» **TEXT**
An MK2 Diffusion release of a B.H. Films production. (International sales: MK2 Diffusion, Paris.)

Produced, directed, written by Bahman Ghobadi. Camera (color), Saed Nikzat; editor, Samad Tavazoi; music, Hossein Alizadeh; sound, Morteza Dehnavi, Mehdi Darabi; assistant director, Ali Reza Aminii. Reviewed at Cannes Film Festival (Directors Fortnight), May 14, 2000. Running time: 80 MIN.

With: Nezhad Ekhtiar-Dini, Amaneh Ekhtiar-Dini, Madi Ekhtiar-Dini, Ayoub Ahmadi, Jouvin Younessi.

The second film at Cannes set in Iranian Kurdistan (along with Samira Makhmalbaf's competition entry "Blackboards"), Bahman Ghobadi's feature debut, "A Time for Drunken Horses," chooses a more classic documentary-like approach to describe the courage and hardships of a family of Kurdish orphans forced to support themselves. Ghobadi, who grew up in the village shown in the film and who played one of the two wandering teachers in "Blackboards," skips Makhmalbaf's metaphors in favor of straightforward storytelling, which, thanks to the emotional appeal of pic's child actors, is powerfully effective. This will be the film's strongest selling point in a difficult search for arthouse niches before it reaches quality TV auds.

Previously a practically taboo topic, Kurdish life has been treated in several other recent festival films, including Abbas Kiarostami's "The Wind Will Carry Us" (on which Ghobadi worked as first a.d.) and, from Turkey, Yesim Ustaoglu's "Journey to the Sun." While all show great sympathy toward the Kurdish people, "Horses" gives an insider's account, and it is all the more heart-wrenching for being realistic. Its portrait of child labor brooks no sentimentality and no cliches.

Given the conditions of absolute poverty in which they live, the children's work is necessary for survival. Every day, little kids from the mountain village are packed into trucks and driven to the city where they work at odd jobs --- wrapping parcels for shoppers or, more sinisterly, carrying heavy boxes on their backs like mules. On their way home, the driver gets them to smuggle small items in their clothing --- training for adult work, as it turns out.

Ayoub and Amaneh's severely handicapped brother, Madi, is very ill. With both parents dead, Ayoub, who might be all of 12, has become the head of a household of six children. To pay for an operation Madi desperately needs (though the doctor says it will help him survive only a few months), Ayoub joins the adults smuggling truck tires across the border to Iraq.

Braving mine fields, border guards and ambushes, they lead overburdened mules through the freezing, snow-covered mountains. To keep the long-suffering animals going, they spike their water with alcohol: The pack horses are literally drunk as they stumble through the snow. They are as uncomplaining as the children carrying burdens far too heavy for their frail shoulders.

Lightening this grim picture is Ghobadi's emphasis on the deep love that binds the brothers and sisters. Their attachment to the unfortunate Madi, 15 years old but no bigger than a toddler, is particularly touching. The sacrifices they make on his behalf include the eldest sister agreeing to marry a man from Iraqi Kurdistan, on the understanding that his family will pay for the boy's operation.

But when the bridal party meets her in-laws at the border, latter refuse to take Madi home with them and instead return him to Ayoub with a mule as reparation. Ayoub's struggle to sell the animal in Iraq provides the film's suspenseful conclusion.

Most of the young non-pro cast belong to a local family, and all are graced with glowing eyes and a totally natural screen presence.

Saed Nikzat's lensing, which makes extensive use of a rough-and-ready handheld camera, stays extremely close to the characters as though it were one of them. Adding to the atmosphere of the rugged, remote mountains is some haunting local music by Hossein Alizadeh, used discreetly.

» **Records from a dataset**
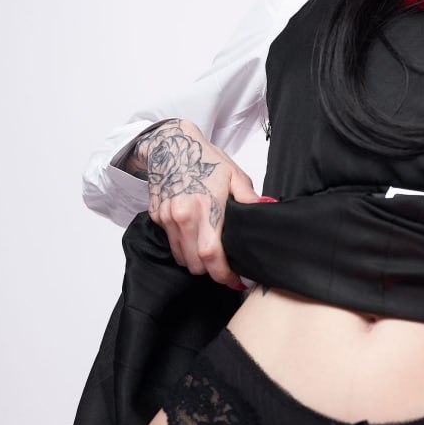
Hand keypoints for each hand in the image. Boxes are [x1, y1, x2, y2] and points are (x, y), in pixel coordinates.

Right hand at [134, 119, 258, 288]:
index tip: (235, 280)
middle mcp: (183, 216)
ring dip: (196, 262)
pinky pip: (171, 243)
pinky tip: (195, 237)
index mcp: (206, 208)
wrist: (172, 144)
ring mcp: (167, 218)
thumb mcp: (234, 175)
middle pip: (195, 264)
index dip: (224, 274)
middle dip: (211, 272)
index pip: (212, 255)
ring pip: (181, 258)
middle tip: (225, 268)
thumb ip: (250, 198)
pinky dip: (183, 247)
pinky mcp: (157, 217)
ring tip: (211, 254)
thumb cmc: (205, 159)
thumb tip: (266, 210)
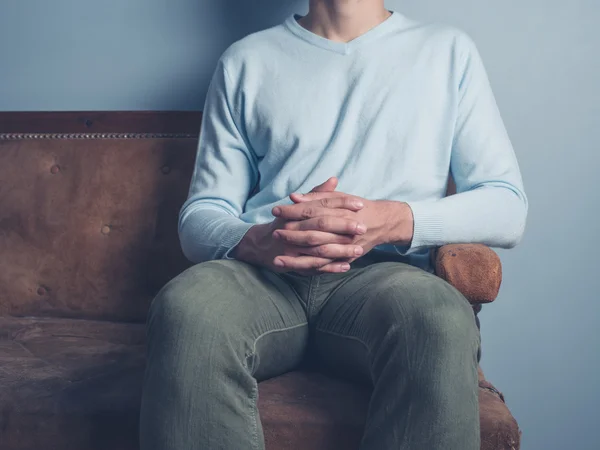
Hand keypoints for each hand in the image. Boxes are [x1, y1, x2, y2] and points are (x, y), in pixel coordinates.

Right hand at [233, 178, 366, 273]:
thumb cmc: (286, 222)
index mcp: (297, 212)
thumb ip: (318, 194)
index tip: (360, 204)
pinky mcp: (295, 264)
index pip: (322, 204)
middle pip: (322, 225)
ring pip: (320, 248)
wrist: (263, 244)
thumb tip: (334, 179)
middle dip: (343, 226)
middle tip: (362, 227)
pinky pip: (315, 266)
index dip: (342, 203)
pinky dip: (331, 267)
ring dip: (340, 249)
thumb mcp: (300, 206)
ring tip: (359, 249)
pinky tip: (346, 266)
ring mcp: (294, 248)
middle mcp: (294, 228)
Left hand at [273, 191, 413, 266]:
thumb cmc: (356, 208)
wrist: (382, 222)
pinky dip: (311, 268)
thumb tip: (294, 197)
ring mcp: (345, 245)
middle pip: (313, 232)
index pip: (312, 210)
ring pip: (318, 252)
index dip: (292, 211)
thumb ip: (317, 196)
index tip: (275, 211)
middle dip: (292, 234)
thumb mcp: (338, 198)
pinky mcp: (346, 257)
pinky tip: (295, 270)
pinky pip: (327, 265)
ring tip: (278, 259)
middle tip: (274, 234)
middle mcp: (342, 228)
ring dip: (297, 257)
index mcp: (339, 210)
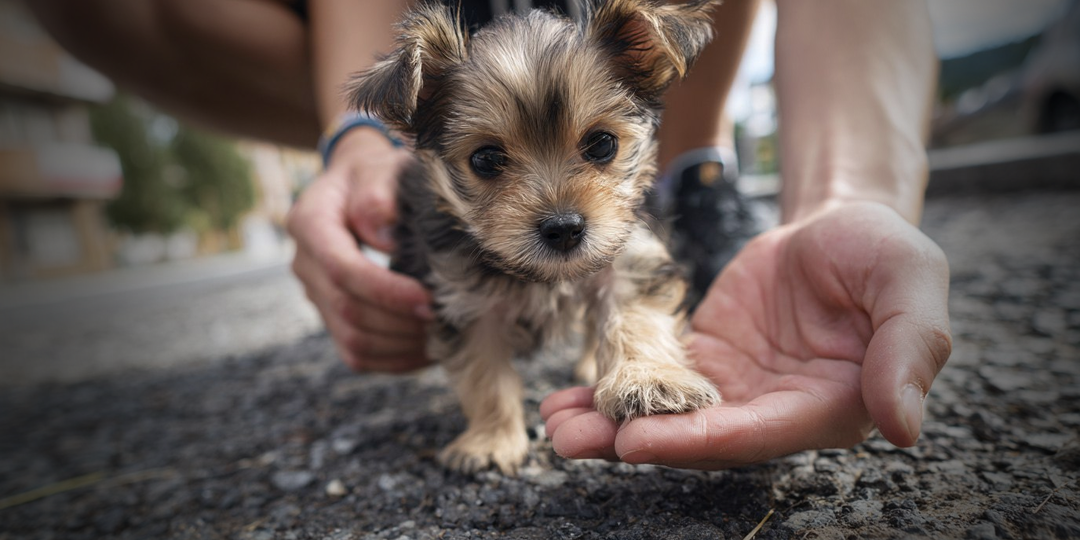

» **PROBLEMS AND TASKS**
1/ Answer these from the film review:
(a) Who edited the film?
(b) How old is Madi?
(c) What do the smugglers add to the mules' water?
2/ Reproduce part of the film review word for word, starting at the words "With: Nezhad Ekhtiar-Dini, Amaneh" and stopping after the words "quality TV auds.".

» **EXPECTED RESPONSES**
1/
(a) Samad Tavazoi
(b) 15 years old
(c) Alcohol

2/
With: Nezhad Ekhtiar-Dini, Amaneh Ekhtiar-Dini, Madi Ekhtiar-Dini, Ayoub Ahmadi, Jouvin Younessi.

The second film at Cannes set in Iranian Kurdistan (along with Samira Makhmalbaf's competition entry "Blackboards"), Bahman Ghobadi's feature debut, "A Time for Drunken Horses," chooses a more classic documentary-like approach to describe the courage and hardships of a family of Kurdish orphans forced to support themselves. Ghobadi, who grew up in the village shown in the film and who played one of the two wandering teachers in "Blackboards," skips Makhmalbaf's metaphors in favor of straightforward storytelling, which, thanks to the emotional appeal of pic's child actors, is powerfully effective. This will be the film's strongest selling point in a difficult search for arthouse niches before it reaches quality TV auds.